● WORK INSTRUCTIONS
From the listing below, pull out every line where the string "qacreation" appears.

● DATASET
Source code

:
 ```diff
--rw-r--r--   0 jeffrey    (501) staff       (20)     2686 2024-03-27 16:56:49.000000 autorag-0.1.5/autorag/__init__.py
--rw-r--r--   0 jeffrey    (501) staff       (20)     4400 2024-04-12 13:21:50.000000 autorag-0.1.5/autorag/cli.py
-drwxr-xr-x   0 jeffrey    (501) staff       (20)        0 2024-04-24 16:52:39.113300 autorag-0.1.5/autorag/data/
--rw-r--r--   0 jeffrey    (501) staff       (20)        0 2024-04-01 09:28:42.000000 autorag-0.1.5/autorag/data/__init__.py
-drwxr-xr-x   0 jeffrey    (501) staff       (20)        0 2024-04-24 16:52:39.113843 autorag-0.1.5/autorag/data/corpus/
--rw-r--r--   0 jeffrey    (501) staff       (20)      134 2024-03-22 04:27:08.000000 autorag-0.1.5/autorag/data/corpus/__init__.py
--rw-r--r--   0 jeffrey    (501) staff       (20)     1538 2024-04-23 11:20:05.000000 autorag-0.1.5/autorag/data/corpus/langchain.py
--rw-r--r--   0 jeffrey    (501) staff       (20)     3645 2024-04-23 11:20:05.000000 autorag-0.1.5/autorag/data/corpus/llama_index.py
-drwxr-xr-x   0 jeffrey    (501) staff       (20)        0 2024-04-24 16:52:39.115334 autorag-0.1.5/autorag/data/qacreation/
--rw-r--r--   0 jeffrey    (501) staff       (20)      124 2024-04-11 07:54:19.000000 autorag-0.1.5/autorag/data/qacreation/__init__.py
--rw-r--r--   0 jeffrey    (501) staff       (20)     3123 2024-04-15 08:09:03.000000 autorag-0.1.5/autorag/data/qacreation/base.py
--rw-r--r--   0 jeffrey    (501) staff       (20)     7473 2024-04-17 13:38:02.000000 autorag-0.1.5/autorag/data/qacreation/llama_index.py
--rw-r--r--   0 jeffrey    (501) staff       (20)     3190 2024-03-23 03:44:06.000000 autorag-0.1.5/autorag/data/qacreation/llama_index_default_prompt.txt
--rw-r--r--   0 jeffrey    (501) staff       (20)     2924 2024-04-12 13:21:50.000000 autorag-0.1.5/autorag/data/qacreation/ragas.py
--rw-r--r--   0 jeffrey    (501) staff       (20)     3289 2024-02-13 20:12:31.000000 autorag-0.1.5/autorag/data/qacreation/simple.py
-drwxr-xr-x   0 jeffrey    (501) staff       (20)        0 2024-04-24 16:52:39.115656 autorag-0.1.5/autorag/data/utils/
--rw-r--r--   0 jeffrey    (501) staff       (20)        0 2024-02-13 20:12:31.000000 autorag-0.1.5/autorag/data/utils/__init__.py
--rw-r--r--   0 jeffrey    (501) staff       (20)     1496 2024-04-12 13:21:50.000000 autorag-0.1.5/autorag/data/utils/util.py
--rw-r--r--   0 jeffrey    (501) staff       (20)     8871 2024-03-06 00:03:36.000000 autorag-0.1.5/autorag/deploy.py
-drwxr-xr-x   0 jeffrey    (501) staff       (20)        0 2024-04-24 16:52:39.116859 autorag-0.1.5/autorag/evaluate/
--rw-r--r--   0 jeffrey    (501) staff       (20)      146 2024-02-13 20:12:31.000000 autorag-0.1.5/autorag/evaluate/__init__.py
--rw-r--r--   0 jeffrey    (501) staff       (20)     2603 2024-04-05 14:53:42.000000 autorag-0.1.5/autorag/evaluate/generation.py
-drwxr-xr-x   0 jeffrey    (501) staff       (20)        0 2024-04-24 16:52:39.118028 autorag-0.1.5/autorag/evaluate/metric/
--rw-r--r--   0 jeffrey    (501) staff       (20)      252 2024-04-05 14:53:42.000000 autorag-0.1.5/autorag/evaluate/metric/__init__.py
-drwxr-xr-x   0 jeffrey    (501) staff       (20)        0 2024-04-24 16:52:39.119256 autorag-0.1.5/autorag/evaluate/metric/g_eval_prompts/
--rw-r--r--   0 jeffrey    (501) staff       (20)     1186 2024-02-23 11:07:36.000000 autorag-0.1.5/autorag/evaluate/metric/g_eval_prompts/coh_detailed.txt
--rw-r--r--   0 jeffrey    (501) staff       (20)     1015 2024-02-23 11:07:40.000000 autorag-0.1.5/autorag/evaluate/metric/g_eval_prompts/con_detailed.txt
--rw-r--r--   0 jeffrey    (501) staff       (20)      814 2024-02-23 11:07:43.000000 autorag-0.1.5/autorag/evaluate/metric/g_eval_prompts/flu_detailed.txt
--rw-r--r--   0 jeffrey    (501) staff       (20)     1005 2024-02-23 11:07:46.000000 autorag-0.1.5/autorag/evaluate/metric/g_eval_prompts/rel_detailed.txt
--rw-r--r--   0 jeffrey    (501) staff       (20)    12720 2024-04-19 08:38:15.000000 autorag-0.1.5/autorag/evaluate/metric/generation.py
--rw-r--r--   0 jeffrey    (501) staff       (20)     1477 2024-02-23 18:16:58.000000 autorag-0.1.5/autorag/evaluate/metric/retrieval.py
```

● ANSWER BELOW
-drwxr-xr-x   0 jeffrey    (501) staff       (20)        0 2024-04-24 16:52:39.115334 autorag-0.1.5/autorag/data/qacreation/
--rw-r--r--   0 jeffrey    (501) staff       (20)      124 2024-04-11 07:54:19.000000 autorag-0.1.5/autorag/data/qacreation/__init__.py
--rw-r--r--   0 jeffrey    (501) staff       (20)     3123 2024-04-15 08:09:03.000000 autorag-0.1.5/autorag/data/qacreation/base.py
--rw-r--r--   0 jeffrey    (501) staff       (20)     7473 2024-04-17 13:38:02.000000 autorag-0.1.5/autorag/data/qacreation/llama_index.py
--rw-r--r--   0 jeffrey    (501) staff       (20)     3190 2024-03-23 03:44:06.000000 autorag-0.1.5/autorag/data/qacreation/llama_index_default_prompt.txt
--rw-r--r--   0 jeffrey    (501) staff       (20)     2924 2024-04-12 13:21:50.000000 autorag-0.1.5/autorag/data/qacreation/ragas.py
--rw-r--r--   0 jeffrey    (501) staff       (20)     3289 2024-02-13 20:12:31.000000 autorag-0.1.5/autorag/data/qacreation/simple.py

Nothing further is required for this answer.